During practice leading up to last week’s 3-2 win over the Galaxy, coaches worked with Cannon very closely, watching his every move and getting on him during the attacking phase of play. It’s part of the learning process for the former UCLA Bruin. He’s still working on his offensive and defensive responsibilities week in and week out, analyzing when to go up and attack and when to stay back and defend.
“Oscar keeps telling me each game to keep getting forward and that I’ll get more comfortable,” Cannon said. “I think we saw that in the LA match, where I may have not gotten a lot of crosses off but I made plenty of overlaps, created a lot of space and starting to know when to go forward and when not go. Still kind of judging that, but I think I’m getting better overall.”

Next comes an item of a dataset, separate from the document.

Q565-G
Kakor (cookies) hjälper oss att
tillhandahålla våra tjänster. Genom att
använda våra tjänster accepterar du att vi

Even though Cannon is taking on all of his new responsibilities with poise, he’s still only 19. He has played in 10 total MLS matches and still is learning how to deal with much more physical players. Last weekend it was Zlatan Ibrahimovic. This weekend it will be Kei Kamara.
“I’m starting to learn how to battle against these stronger players,” Cannon said. “They’re maybe not the quickest of players but they know how to post up on you and drop it off to a quicker, more tactical player. Going against [Jo Inge] Berget, [Fanendo] Adi, Ibrahimovic — these players are beating me up, but I’m learning how to deal with them and getting better because of it.”

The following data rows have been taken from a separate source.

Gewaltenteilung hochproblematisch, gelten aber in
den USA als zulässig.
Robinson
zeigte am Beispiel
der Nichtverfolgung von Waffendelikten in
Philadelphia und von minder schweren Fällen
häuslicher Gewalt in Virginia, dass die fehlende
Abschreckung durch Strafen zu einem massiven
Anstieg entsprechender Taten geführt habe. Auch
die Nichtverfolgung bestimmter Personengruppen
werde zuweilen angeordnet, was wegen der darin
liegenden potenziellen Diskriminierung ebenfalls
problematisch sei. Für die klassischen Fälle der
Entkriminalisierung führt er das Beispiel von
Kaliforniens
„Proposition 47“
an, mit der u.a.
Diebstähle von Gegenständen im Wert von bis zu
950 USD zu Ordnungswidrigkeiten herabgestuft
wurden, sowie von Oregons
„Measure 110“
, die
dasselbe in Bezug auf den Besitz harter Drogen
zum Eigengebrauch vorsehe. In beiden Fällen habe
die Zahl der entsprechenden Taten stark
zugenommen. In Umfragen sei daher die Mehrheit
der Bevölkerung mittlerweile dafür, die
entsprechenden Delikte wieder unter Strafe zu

Cannon’s growth in the last year exemplifies the importance of academies in MLS. The salary cap forces executives to make decisions based on opportunity costs. For some teams, defense is on the lower end of the payroll compared to the attack, which may be full of designated players or players bought down using targeted allocation money.
Personnel decisions become a bit easier when a team has an academy like FC Dallas’, which pumps out professional-caliber players. Cannon was part of Dallas’ developmental academy side that won the U18 Dallas Cup Super Group title last year.
During an interview with Goal.com, FC Dallas coach Oscar Pareja talked about the tactical advantage academy players have when first signed to a professional contract.
“The guys from the academy have an important plus in that they already have the tactical knowledge,” Pareja said. “That’s why it helps us when we change formations like we want to. They already know this side of things, they know the models with four at the back and now with the ideas we have, he can adapt to that and there’s no problem there.”
And as a homegrown player, Cannon has a cap-friendly contract. His $67,500 salary, as reported by the MLS Players Association, was among the lowest of all defensive starters in last week’s matches.
In a league that continues to develop its various player acquisition and spending options — with TAM, the Designated Player rule and more — academies are becoming extremely important. MLS teams are spending more and more money on star players, eyeing continental glory. Academy spending is a way to make up for that, providing budget relief and long-term investments for the roster.
And Dallas’ investment in Cannon is beginning to pay off.